§ YOUR INSTRUCTIONS
Copy the data exactly. Images are the one exception.

─── ENTRIES SHOWN

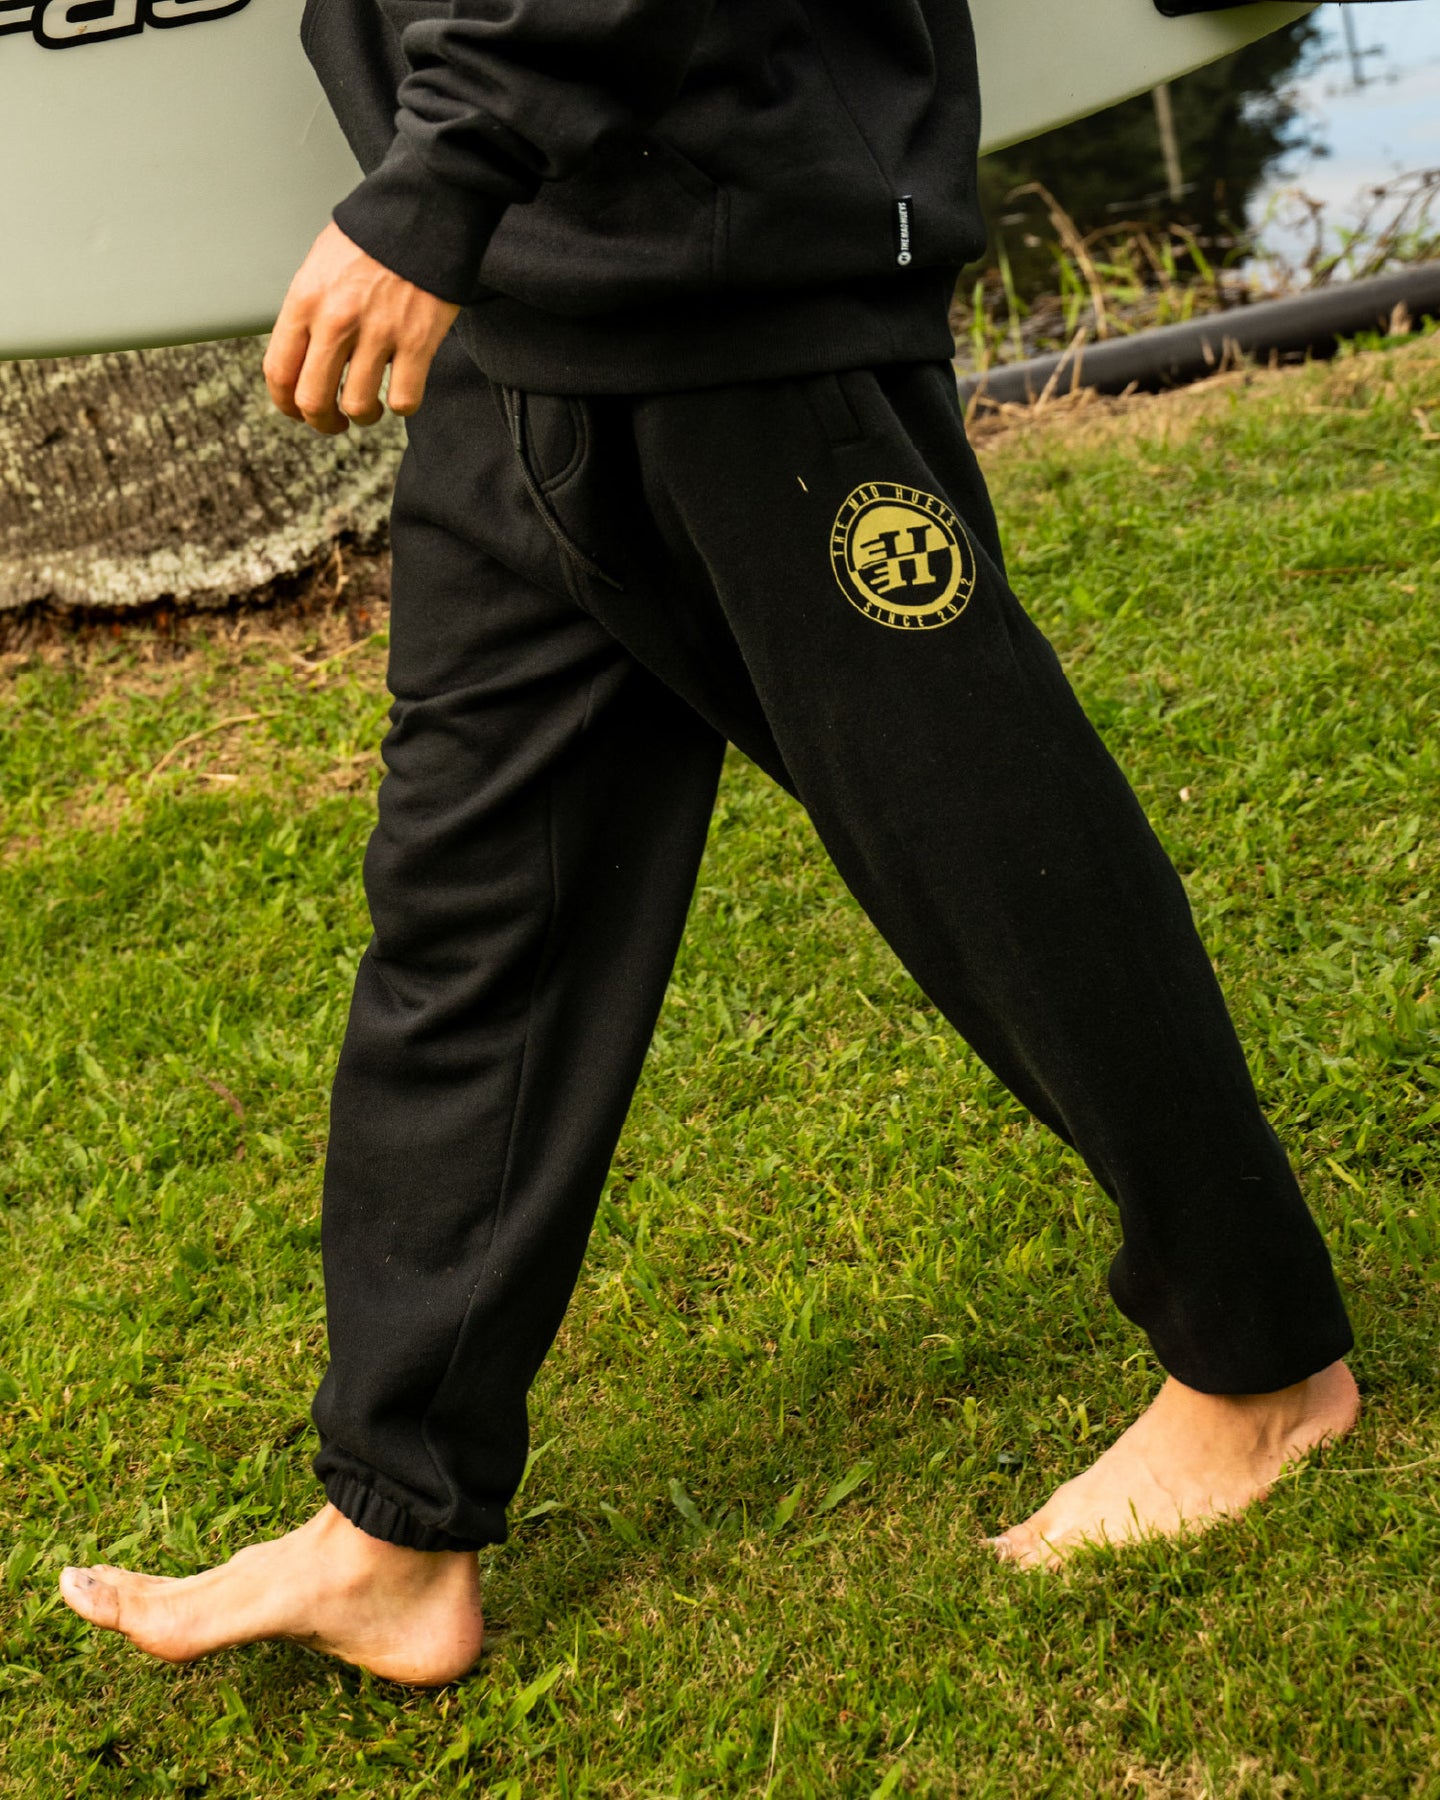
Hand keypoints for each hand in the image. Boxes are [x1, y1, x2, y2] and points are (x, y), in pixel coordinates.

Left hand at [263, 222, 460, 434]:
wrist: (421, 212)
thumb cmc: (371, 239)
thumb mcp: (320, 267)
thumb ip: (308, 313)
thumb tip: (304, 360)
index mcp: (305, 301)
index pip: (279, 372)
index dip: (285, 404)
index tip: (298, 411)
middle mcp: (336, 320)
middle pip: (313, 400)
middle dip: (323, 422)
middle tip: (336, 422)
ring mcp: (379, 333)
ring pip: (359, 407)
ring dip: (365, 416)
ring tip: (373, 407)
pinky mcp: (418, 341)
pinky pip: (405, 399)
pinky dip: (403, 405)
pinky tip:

──────

§ ANSWER TO THE EXERCISE
Hand keypoints for each hand in the image. Boxes are [x1, y1, x2, y2] and points are (x, y), in pixel coordinates.

Left hand at [263, 222, 460, 434]:
wrist: (421, 212)
thumb cmc: (371, 239)
thumb mcp: (320, 267)
thumb ip: (308, 313)
thumb tip: (304, 360)
index mcp: (305, 301)
index pip: (279, 372)
index dip: (285, 404)
index tip: (298, 411)
middle mcp: (336, 320)
middle pip: (313, 400)
middle dip: (323, 422)
middle tip: (336, 422)
ring mcp: (379, 333)
ring pip: (359, 407)
ring dip: (365, 416)
ring tip: (373, 407)
pinky mcp: (418, 341)
pinky pip: (405, 399)
pinky dip: (403, 405)
pinky tip:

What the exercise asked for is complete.